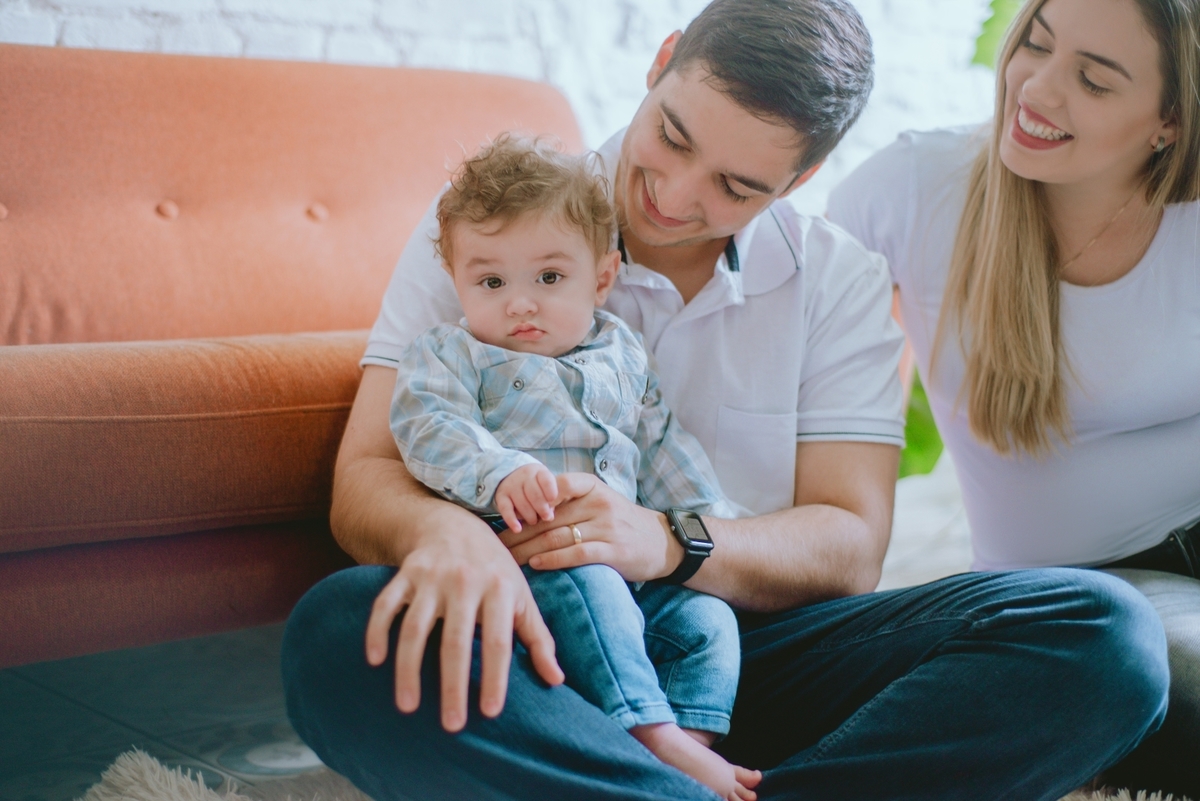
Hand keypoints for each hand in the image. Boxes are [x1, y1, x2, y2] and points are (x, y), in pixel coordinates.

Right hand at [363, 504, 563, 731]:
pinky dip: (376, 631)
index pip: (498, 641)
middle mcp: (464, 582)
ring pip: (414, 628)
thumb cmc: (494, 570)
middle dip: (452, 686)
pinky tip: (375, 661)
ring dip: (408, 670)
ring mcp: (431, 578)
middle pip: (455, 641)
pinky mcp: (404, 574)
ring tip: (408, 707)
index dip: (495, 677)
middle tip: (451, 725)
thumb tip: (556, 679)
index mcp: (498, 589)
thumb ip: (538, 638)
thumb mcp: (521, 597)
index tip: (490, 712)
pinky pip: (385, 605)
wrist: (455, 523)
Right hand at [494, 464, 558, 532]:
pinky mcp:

* * *

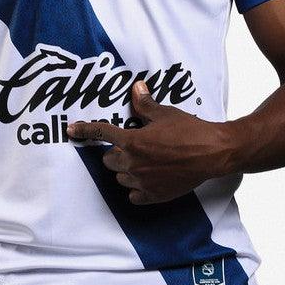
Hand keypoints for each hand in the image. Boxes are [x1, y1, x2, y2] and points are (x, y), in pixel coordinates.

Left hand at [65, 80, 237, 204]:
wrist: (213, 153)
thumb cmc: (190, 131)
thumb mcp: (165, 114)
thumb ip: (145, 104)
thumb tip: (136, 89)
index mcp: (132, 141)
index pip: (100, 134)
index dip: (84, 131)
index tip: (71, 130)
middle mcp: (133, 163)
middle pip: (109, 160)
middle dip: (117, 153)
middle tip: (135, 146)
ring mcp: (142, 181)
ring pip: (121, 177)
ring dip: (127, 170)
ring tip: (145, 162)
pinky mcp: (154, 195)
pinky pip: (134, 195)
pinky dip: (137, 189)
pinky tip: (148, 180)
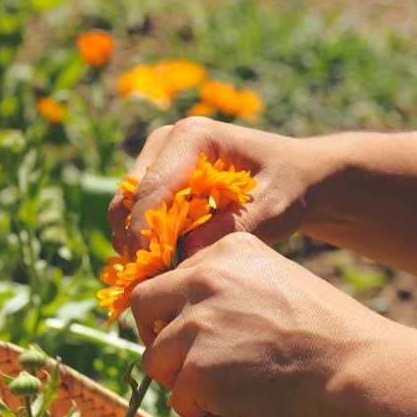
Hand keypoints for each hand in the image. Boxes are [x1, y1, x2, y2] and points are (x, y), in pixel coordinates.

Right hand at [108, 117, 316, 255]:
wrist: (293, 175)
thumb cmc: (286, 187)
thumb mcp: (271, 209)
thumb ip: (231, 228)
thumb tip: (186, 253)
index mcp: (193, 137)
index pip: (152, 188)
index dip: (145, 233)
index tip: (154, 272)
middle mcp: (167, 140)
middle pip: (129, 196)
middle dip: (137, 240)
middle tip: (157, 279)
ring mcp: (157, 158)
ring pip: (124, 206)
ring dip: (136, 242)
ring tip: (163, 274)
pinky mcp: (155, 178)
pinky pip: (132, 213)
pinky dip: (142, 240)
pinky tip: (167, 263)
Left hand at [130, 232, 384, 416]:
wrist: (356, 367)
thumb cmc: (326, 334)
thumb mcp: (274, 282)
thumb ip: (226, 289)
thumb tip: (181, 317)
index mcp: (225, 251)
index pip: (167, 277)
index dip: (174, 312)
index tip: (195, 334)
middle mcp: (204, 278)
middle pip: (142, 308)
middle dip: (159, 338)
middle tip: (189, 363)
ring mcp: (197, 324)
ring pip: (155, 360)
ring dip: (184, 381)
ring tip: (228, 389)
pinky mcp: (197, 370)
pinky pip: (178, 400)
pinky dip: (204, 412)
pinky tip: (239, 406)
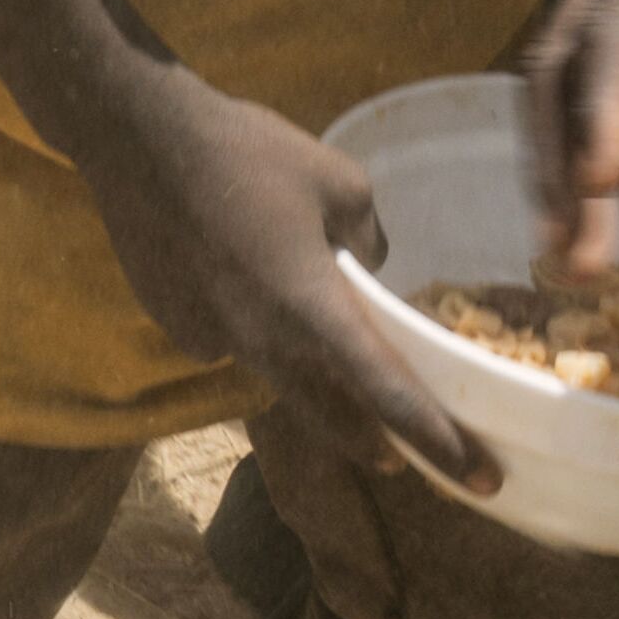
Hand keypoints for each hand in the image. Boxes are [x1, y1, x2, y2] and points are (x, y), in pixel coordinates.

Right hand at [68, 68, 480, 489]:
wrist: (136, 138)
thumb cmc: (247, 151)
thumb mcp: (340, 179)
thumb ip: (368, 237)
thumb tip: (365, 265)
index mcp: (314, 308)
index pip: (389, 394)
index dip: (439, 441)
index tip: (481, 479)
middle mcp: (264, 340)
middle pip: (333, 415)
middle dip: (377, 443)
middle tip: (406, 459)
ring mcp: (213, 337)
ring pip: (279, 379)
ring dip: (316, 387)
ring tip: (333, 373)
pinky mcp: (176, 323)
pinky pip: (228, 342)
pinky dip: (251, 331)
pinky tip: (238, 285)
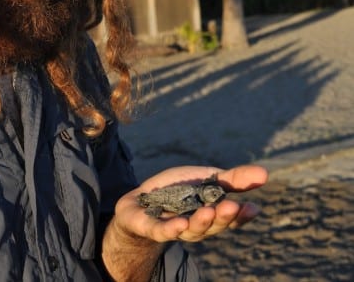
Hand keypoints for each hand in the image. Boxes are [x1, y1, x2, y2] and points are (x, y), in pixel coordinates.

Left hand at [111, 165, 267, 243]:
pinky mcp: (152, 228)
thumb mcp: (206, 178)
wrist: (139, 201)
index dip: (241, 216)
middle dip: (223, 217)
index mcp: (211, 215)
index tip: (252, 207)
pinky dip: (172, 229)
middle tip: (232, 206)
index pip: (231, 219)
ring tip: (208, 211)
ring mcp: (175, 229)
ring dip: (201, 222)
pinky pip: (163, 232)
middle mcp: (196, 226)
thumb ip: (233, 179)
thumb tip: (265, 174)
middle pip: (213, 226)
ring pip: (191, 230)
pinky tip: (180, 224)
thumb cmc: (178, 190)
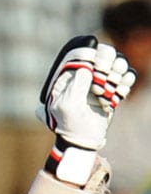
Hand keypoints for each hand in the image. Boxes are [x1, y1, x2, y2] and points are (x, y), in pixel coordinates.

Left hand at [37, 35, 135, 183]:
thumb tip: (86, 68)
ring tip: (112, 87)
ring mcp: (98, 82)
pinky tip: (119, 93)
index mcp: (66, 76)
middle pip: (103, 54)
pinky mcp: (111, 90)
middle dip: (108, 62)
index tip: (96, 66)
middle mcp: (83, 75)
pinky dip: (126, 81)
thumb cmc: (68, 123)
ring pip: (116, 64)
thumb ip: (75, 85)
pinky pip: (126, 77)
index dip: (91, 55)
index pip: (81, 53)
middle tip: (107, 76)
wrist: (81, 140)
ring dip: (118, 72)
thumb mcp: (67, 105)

==

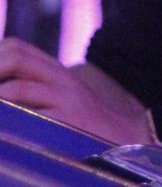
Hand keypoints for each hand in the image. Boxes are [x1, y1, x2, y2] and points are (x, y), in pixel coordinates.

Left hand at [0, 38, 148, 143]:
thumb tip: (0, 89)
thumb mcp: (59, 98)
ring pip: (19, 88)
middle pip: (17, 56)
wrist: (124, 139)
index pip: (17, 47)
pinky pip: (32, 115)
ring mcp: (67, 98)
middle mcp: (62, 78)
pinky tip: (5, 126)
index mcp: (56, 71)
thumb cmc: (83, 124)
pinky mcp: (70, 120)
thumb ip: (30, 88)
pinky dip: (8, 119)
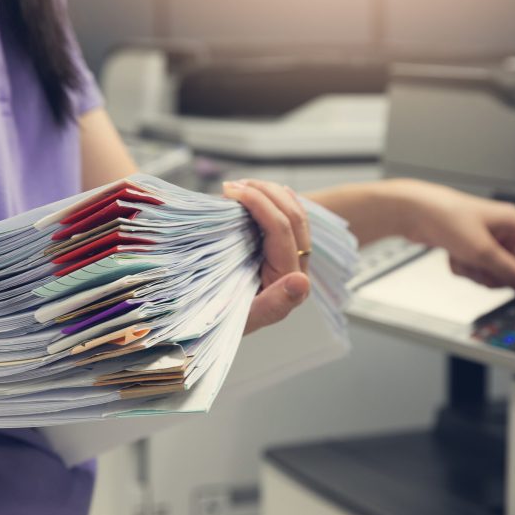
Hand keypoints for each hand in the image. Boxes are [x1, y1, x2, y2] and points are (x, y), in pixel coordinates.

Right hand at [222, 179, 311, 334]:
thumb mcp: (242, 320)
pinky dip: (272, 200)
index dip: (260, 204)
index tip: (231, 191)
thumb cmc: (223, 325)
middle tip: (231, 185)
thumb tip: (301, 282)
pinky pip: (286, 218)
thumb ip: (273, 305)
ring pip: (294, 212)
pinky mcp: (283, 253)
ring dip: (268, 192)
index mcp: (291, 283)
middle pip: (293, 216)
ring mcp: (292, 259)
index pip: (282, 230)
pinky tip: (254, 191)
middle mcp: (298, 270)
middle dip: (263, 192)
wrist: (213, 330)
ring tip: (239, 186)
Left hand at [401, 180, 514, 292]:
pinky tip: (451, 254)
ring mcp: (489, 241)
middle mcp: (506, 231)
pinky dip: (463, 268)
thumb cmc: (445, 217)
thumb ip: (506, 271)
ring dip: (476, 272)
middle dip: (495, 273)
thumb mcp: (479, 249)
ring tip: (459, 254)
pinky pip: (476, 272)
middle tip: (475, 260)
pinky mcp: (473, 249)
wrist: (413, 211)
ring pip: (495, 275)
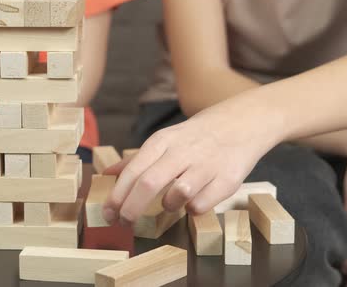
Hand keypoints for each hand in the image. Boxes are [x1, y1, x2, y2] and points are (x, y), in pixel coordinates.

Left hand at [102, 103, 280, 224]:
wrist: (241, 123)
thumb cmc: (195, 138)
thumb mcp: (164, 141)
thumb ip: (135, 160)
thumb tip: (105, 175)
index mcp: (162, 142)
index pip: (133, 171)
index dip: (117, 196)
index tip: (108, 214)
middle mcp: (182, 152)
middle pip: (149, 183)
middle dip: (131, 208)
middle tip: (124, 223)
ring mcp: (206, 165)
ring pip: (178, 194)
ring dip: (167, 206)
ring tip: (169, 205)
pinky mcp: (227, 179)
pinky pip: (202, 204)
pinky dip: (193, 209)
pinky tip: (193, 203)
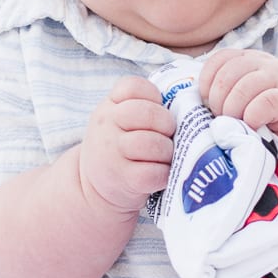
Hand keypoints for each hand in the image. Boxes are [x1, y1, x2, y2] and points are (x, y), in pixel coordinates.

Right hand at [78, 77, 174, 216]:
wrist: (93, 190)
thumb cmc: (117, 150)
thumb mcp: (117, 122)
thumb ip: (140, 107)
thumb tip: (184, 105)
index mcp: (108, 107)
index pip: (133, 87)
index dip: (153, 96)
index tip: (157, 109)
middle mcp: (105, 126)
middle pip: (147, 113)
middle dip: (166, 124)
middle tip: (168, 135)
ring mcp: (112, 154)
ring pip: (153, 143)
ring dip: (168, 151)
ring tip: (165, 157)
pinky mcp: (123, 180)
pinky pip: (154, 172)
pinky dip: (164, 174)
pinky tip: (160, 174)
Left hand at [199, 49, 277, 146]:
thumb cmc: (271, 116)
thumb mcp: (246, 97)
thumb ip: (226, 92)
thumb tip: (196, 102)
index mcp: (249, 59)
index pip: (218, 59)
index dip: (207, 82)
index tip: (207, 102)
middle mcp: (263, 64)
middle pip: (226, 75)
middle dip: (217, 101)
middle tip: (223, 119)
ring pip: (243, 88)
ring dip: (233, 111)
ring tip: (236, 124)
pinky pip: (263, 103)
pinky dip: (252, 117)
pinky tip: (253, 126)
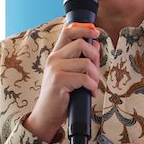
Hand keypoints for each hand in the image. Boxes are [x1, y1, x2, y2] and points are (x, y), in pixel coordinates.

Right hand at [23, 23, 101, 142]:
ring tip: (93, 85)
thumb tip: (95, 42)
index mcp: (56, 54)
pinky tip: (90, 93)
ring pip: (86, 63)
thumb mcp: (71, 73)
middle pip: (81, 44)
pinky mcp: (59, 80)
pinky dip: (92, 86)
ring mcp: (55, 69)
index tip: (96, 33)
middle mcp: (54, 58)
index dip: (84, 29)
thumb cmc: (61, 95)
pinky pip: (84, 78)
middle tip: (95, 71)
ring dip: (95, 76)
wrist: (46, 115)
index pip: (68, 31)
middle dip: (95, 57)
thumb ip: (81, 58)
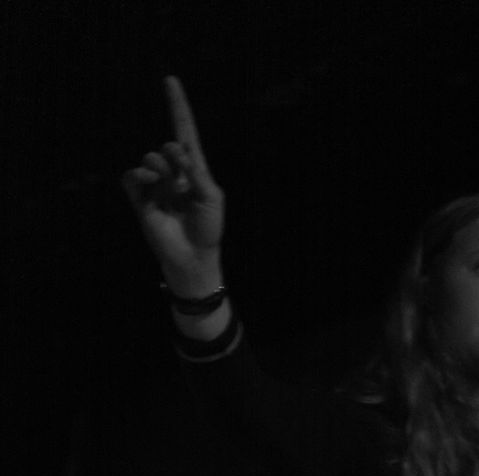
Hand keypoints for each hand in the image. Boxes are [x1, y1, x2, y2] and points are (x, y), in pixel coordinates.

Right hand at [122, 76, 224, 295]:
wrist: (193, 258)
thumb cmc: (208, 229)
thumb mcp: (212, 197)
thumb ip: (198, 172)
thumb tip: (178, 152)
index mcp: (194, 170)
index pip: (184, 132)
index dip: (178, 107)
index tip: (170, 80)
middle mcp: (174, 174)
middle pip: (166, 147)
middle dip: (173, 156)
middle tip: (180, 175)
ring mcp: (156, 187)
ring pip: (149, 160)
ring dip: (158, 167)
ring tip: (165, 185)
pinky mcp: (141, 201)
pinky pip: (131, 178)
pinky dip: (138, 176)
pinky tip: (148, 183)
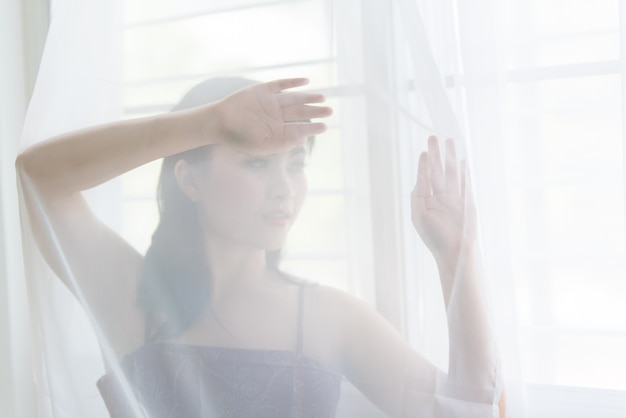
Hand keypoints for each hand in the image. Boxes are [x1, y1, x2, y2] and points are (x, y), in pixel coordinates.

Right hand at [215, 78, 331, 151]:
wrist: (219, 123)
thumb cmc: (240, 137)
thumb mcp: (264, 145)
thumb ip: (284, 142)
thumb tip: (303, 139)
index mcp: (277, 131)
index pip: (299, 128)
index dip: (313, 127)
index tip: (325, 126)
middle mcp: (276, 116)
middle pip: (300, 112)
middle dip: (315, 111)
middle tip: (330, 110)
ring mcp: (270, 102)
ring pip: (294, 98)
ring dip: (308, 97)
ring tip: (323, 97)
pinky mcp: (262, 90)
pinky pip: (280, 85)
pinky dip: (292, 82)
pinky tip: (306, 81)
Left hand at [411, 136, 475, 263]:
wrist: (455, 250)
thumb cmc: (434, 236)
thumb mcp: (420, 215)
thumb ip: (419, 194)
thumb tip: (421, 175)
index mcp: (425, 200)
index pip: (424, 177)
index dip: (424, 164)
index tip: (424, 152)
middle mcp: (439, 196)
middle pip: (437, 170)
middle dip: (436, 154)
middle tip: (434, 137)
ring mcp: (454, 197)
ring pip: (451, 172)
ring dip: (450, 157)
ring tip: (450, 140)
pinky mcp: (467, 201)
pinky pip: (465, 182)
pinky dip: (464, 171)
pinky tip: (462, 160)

**Work to be completed**
Pull each line containing the word "Right" out of the data above.

**Your solution**
Right hand at [363, 504, 563, 731]:
Right hand at [494, 464, 558, 532]:
Right hand at [108, 117, 316, 255]:
Right hand at [68, 68, 480, 489]:
Right hand at [222, 179, 311, 334]:
Right hand at [78, 77, 174, 216]:
Right hand at [23, 23, 101, 142]:
Right hand at [122, 76, 224, 295]:
Right hand at [215, 78, 331, 151]:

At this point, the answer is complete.